John Marsden, chairman of South Auckland's Te Roopu Taurima O Manukau disability trust which is at the centre of claims of misspending has stepped down as the Ministry of Health launches an independent audit of its finances.
The trust which provides kaupapa Maori services to about 250 disabled people throughout the country and which receives $30 million in annual taxpayer funding was last week revealed to be conducting an internal investigation after claims from New Zealand First Leader Winston Peters of "irregular payments".
Chief executive Malcom Robson this morning confirmed that following a meeting with Ministry of Health officials late last week "it was agreed that the ministry would engage an independent forensic auditor and provide other support to the trust".
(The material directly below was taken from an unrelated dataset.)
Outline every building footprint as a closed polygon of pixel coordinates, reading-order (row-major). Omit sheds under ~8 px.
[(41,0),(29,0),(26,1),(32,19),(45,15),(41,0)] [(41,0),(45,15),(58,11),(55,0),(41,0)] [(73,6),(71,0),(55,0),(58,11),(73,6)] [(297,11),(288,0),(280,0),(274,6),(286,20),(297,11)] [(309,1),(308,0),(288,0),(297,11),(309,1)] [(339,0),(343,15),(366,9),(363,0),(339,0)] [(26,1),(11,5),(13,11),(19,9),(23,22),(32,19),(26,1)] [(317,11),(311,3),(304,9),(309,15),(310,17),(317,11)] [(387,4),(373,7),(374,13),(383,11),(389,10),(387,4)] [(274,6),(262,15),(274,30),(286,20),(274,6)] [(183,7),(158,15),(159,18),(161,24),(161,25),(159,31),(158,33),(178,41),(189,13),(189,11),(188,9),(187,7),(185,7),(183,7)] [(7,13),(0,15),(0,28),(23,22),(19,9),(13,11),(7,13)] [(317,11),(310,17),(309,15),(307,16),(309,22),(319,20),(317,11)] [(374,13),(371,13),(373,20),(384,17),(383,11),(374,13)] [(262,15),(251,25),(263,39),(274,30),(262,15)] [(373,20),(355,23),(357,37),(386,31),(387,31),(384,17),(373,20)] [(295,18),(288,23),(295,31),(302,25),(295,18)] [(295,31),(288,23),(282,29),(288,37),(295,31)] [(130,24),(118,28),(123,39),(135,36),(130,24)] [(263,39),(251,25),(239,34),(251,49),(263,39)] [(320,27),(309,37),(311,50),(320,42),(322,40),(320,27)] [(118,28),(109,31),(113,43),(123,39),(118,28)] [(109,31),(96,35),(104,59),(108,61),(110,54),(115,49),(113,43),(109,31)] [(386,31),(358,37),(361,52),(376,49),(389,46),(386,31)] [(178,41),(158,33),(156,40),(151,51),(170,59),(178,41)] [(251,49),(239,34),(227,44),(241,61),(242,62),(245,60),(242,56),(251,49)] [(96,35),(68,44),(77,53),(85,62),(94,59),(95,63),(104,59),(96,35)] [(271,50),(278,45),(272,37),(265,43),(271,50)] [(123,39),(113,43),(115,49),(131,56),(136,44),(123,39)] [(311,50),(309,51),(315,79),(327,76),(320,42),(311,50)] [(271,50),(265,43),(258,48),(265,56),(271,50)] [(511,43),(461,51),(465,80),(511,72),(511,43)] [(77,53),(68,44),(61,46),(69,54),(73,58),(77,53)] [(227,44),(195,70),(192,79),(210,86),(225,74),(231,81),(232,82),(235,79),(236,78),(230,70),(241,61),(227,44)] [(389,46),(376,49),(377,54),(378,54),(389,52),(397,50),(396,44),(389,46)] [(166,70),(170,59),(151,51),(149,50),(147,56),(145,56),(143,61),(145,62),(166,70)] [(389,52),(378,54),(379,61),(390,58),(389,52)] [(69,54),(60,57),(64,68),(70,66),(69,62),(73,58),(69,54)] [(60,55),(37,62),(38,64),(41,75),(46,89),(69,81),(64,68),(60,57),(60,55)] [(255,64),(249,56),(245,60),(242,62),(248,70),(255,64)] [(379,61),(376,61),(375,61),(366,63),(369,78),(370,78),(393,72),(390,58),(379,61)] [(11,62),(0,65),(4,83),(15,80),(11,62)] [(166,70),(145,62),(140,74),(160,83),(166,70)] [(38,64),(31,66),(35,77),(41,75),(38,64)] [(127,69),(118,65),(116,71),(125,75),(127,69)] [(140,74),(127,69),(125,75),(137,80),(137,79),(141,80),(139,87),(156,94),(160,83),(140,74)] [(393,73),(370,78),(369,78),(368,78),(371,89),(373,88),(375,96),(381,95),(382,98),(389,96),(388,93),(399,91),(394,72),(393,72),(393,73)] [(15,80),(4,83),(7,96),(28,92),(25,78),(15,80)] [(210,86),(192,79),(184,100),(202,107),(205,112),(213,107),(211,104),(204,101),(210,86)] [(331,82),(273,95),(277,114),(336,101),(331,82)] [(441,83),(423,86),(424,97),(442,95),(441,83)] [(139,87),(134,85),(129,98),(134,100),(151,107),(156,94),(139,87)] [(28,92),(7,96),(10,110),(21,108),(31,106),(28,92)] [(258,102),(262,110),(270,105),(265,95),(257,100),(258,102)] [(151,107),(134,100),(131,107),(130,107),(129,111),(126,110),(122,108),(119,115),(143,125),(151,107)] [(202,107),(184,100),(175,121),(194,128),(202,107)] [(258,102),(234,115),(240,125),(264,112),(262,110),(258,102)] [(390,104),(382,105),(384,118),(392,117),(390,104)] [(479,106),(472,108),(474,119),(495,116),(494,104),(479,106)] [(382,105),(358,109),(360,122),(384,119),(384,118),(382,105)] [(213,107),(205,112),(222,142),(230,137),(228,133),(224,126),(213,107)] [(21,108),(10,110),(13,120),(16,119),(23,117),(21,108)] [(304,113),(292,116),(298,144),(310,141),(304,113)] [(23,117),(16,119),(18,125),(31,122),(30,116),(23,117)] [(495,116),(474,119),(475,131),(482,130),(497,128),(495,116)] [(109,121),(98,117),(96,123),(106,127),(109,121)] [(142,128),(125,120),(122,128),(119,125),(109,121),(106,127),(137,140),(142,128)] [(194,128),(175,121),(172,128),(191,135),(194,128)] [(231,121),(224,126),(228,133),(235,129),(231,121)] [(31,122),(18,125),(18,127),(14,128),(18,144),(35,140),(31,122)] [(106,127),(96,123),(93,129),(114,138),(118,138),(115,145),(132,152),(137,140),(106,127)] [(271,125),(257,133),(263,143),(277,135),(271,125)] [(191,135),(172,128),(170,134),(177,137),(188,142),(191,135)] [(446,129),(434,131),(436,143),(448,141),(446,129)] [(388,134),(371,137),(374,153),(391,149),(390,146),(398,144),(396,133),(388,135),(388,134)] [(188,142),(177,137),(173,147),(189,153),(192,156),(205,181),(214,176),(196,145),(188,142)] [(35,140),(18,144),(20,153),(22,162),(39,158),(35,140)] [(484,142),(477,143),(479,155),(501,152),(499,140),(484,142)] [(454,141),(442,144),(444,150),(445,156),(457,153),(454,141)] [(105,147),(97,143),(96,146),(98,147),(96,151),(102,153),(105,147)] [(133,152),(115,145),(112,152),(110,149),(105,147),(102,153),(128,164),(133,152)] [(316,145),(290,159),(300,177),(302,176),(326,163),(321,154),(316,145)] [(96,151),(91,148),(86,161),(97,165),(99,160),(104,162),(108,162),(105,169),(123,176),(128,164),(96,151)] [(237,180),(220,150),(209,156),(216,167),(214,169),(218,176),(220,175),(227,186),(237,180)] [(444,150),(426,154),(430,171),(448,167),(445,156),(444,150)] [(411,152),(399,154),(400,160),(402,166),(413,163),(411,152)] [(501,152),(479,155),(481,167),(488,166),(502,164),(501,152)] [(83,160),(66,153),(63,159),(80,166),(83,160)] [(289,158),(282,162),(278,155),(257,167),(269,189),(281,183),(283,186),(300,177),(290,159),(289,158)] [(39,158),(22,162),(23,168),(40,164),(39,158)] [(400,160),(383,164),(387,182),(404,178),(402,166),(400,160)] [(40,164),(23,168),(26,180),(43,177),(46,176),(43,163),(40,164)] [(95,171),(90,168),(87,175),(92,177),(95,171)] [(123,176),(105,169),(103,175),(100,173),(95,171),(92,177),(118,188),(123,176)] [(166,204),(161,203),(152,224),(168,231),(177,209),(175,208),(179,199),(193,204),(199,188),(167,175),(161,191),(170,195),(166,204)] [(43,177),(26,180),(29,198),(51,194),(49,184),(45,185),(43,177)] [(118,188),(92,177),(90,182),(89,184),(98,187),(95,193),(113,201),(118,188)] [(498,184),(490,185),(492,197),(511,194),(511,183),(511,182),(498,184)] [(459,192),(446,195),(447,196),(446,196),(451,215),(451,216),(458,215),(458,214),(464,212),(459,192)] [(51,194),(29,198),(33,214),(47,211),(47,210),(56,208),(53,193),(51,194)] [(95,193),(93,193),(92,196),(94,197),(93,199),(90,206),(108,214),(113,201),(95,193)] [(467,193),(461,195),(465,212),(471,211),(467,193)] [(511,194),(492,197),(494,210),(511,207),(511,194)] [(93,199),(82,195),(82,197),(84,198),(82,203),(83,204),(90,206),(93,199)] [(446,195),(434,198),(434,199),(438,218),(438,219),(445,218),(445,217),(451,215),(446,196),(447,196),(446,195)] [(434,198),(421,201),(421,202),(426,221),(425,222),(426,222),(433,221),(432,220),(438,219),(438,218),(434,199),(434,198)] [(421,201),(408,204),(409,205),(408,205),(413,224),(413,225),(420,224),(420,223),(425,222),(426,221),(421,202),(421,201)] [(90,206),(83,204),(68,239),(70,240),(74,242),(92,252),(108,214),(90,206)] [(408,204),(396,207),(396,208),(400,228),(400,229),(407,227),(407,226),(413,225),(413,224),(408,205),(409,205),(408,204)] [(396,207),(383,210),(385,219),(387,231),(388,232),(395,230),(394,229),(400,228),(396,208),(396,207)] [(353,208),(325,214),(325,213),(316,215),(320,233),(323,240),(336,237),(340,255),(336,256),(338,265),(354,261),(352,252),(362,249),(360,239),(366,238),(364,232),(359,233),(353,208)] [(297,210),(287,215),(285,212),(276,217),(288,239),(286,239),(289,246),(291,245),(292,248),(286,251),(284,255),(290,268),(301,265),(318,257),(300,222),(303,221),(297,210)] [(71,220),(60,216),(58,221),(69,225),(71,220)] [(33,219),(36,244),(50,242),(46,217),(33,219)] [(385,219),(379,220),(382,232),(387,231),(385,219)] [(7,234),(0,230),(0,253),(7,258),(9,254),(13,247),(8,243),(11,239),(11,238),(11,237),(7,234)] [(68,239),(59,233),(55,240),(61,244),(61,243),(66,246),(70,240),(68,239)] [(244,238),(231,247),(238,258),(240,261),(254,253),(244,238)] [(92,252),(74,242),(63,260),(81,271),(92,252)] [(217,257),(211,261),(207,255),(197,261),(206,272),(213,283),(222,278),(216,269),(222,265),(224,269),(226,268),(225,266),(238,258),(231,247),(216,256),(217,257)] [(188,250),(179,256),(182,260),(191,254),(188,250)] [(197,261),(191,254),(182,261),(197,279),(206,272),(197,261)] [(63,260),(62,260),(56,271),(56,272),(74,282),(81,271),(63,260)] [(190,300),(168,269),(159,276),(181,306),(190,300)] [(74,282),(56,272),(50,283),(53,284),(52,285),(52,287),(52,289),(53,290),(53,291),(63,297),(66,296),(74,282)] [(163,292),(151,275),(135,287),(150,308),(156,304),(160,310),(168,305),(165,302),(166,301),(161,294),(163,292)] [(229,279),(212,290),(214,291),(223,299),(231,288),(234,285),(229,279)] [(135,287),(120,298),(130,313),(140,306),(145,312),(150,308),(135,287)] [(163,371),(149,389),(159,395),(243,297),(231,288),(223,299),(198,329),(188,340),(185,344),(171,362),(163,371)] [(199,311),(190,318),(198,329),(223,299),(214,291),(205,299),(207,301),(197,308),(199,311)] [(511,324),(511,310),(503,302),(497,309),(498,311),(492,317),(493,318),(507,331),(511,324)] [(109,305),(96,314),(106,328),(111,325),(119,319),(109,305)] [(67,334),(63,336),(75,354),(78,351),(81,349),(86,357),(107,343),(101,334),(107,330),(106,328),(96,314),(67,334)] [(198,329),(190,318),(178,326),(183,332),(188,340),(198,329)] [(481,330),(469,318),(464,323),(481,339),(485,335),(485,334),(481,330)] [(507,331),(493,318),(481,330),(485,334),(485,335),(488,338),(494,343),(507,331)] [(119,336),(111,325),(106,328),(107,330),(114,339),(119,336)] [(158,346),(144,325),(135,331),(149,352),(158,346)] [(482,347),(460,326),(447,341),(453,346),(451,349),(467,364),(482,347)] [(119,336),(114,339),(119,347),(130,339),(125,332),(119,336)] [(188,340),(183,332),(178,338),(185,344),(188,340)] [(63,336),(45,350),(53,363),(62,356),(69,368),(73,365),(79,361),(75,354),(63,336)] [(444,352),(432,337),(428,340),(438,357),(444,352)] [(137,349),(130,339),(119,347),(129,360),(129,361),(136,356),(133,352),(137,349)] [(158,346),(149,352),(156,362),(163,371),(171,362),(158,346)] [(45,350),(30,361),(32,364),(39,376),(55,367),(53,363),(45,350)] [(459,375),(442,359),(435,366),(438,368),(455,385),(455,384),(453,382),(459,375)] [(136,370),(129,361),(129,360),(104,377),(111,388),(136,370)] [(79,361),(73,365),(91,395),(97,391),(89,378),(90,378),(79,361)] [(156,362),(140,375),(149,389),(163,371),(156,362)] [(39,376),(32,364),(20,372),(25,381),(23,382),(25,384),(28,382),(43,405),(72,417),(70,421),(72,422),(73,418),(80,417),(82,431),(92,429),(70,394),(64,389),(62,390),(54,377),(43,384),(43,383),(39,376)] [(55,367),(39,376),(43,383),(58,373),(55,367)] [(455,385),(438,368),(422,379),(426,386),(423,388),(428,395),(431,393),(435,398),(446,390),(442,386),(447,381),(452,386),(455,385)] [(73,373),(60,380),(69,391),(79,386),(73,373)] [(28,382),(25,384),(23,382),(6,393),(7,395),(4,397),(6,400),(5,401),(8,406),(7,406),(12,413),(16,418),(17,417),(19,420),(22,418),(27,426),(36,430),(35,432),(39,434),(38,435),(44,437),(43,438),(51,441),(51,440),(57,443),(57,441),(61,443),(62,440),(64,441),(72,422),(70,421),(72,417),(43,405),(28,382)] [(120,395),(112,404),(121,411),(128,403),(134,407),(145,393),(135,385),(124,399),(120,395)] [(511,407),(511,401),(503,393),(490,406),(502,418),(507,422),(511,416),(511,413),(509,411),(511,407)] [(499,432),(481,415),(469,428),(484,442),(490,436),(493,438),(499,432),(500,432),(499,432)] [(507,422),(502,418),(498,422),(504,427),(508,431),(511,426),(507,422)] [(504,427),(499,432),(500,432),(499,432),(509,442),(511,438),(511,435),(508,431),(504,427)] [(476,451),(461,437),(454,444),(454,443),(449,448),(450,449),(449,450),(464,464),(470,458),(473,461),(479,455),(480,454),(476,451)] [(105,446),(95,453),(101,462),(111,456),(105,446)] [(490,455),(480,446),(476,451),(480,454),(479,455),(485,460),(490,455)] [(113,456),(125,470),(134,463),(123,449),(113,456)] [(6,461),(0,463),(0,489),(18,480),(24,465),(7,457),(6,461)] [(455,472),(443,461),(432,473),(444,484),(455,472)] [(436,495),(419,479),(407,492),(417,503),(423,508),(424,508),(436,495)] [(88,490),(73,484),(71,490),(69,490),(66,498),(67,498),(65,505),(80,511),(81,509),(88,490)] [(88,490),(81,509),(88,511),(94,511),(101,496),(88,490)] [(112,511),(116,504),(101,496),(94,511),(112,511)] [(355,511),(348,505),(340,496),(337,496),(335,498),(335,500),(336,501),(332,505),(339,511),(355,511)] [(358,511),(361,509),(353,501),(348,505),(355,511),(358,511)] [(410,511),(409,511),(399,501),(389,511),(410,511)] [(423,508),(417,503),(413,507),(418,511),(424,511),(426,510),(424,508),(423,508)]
He said the ministry would provide him with two "advisors" including former Consumer NZ chief executive David Russel.
Also, a " transition process" for the trust had been initiated as part of which Mr Marsden would step down from his position and from the board.
An interim chair was to be appointed "in the coming weeks".
Among Mr Peters' claims were $360,662.90 paid to a bakery over two years for property maintenance, $250,000 to two firms unqualified to give financial advice and payments to a security systems company that does not exist.
Mr Robson confirmed last week that the the trust's employment investigation was looking into misuse of funding and confidential information. It is believed the suspected breaches are related.
He said the issues were historical, some dating back to 2012. If the investigation found possible criminal actions, police would be brought in.
The Health Ministry undertook a financial review of the trust in March and a governance review this month, after concerns were raised last year.
"The reviews didn't raise any specific concerns about their financial practices, but the auditors identified there was a lack of expertise at board level," said Jill Lane, the ministry's national health board director.